=== WORK REQUEST 1 ===
In the tattoo safety tips, shorten the paragraph beginning "It is important to note that using an autoclave" and keep its main facts.
=== WORK REQUEST 2 ===
Give the tattoo safety tips again from "Image of a Woman's" up to and including "proof of age.", and switch "tattooist" to "tattoo artist".

=== PAGE EXTRACT ===

Image of a Woman's Back with Tattoos onIf you're thinking about getting a tattoo, there is one very important thing that you should keep in mind... getting it done safely!

  • You must be aged 18 or over to get a tattoo. It is an offence to tattoo anyone under 18, so don't be offended if the tattooist asks you to show proof of age.

  • When deciding which tattooist to go to, check the shop carefully.

  • Visit several tattoo studios first and make sure the shop is neat and clean. Professional studios usually take pride in their cleanliness.

  • Ask questions about the shop's safety procedures. The staff should be willing and able to answer you questions. If you feel they are brushing your concerns aside or can't answer you, leave and seek out a professional shop.

  • Trust your instincts. Don't be afraid to walk away; just be polite. If, for whatever reason, you're unsure, then find somewhere else where you feel more comfortable.

  • Always make sure that your tattooist is using new needles and latex gloves. The tattooist should wear gloves at all times during the process of tattooing.

  • Make sure the tattoo studio has an autoclave. This is a surgical steriliser that uses ‘superheated' steam to kill bacteria, fungus, and viruses that might contaminate tattoo needles.

  • Ask the tattooist to show you the autoclave. Ask to see the autoclave and sterilisation certificate. You should be allowed to watch as equipment is sterilised.

  • If a tattoo studio doesn't follow precautions like using sterilised equipment or if it shares ink between customers, you're putting yourself at risk for getting viral infections such as hepatitis, bacterial skin infections, or dermatitis (severe skin irritation).

  • Serious complications can also result if you attempt to do a tattoo yourself, have a friend do it for you, or have it done in any unclean environment.

  • Because tattooing involves injections under the skin, viruses such as HIV and hepatitis B and C can be transferred into your body if proper precautions aren't followed.

  • It is important to note that using an autoclave is just about the only way to kill hepatitis strains B, C, and D in tattoo needles. Simply spraying disinfectant on needles or soaking the needles in alcohol will not kill all of the bacteria and viruses, which are likely to contaminate tattooing equipment.

  • Some people like to ask if the tattooist is vaccinated for Hepatitis B. You might not feel too comfortable asking someone you've only just met a question like that but it is worthwhile knowing.

This is what you can expect from a normal tattooing procedure:

  • The tattoo artist should first wash his or her hands with an antibacterial soap.

=== Keypoint coordinate data ===

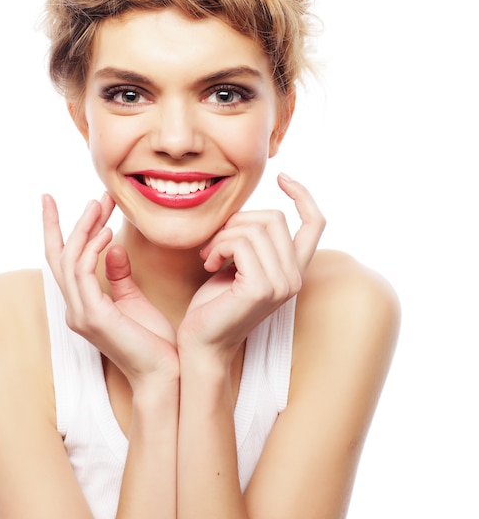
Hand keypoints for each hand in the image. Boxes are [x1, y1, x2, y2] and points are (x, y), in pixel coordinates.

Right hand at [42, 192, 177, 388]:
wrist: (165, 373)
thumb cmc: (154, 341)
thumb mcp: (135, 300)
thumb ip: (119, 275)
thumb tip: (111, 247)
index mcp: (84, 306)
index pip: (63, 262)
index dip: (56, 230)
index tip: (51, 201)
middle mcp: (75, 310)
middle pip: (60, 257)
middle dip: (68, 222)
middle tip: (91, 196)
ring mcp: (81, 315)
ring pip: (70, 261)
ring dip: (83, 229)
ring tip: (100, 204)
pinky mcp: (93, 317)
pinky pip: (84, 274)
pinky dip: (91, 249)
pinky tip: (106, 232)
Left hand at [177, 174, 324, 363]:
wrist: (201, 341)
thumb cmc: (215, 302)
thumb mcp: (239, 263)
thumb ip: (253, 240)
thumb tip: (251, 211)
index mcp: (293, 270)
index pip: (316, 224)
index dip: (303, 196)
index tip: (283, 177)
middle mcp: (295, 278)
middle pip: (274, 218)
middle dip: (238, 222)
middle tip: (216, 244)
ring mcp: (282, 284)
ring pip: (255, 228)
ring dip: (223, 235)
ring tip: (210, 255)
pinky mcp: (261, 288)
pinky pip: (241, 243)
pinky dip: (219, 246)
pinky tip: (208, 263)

* * *

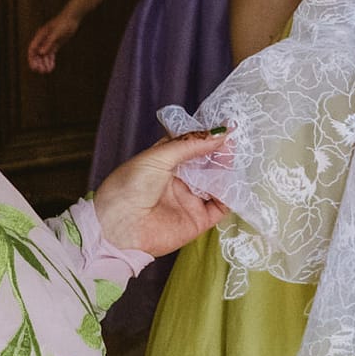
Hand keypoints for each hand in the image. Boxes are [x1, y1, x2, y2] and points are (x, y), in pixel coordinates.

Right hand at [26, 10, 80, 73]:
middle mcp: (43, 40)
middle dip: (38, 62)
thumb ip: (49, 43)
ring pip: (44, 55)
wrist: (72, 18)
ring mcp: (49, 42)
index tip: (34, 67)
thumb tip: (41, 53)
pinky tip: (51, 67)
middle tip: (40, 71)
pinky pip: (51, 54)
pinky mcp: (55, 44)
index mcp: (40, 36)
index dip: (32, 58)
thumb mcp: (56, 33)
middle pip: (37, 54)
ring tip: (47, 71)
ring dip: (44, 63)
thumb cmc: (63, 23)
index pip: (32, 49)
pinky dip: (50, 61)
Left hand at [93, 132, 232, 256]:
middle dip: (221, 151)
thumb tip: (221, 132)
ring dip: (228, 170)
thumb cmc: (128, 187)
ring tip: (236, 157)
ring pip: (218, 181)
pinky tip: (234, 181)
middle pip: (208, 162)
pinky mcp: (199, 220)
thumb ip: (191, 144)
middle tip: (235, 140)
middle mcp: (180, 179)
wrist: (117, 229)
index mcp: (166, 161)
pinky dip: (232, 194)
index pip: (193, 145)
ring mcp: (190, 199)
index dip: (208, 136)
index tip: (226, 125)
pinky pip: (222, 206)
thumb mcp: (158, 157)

* * *

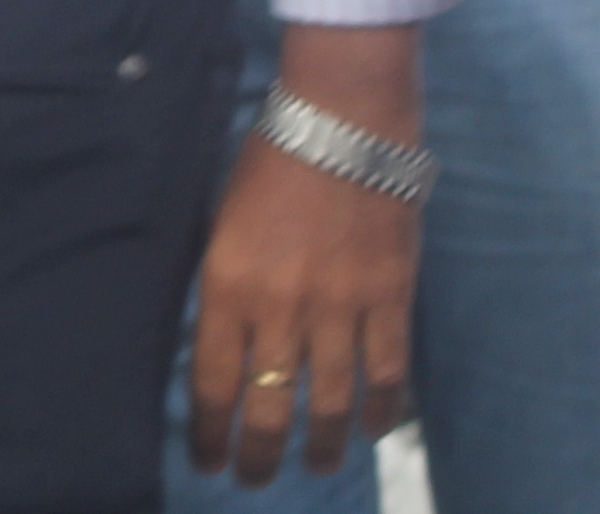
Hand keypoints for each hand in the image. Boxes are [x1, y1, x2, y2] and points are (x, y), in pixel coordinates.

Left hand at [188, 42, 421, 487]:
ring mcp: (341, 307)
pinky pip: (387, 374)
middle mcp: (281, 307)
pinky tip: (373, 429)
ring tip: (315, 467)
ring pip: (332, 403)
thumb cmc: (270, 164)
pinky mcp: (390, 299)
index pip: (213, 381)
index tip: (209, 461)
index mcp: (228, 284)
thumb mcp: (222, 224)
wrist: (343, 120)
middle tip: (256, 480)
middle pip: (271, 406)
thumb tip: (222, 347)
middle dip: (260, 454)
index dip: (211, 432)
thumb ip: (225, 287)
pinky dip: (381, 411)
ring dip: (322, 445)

=== FINAL ANSWER 1 ===
An autoclave is about the only way to kill hepatitis B, C, and D in tattoo needles. Spraying needles with disinfectant or soaking them in alcohol won't kill all the bacteria and viruses likely to contaminate tattooing equipment.

=== FINAL ANSWER 2 ===
Image of a Woman's Back with Tattoos onIf you're thinking about getting a tattoo, there is one very important thing that you should keep in mind... getting it done safely!

  • You must be aged 18 or over to get a tattoo. It is an offence to tattoo anyone under 18, so don't be offended if the tattoo artist asks you to show proof of age.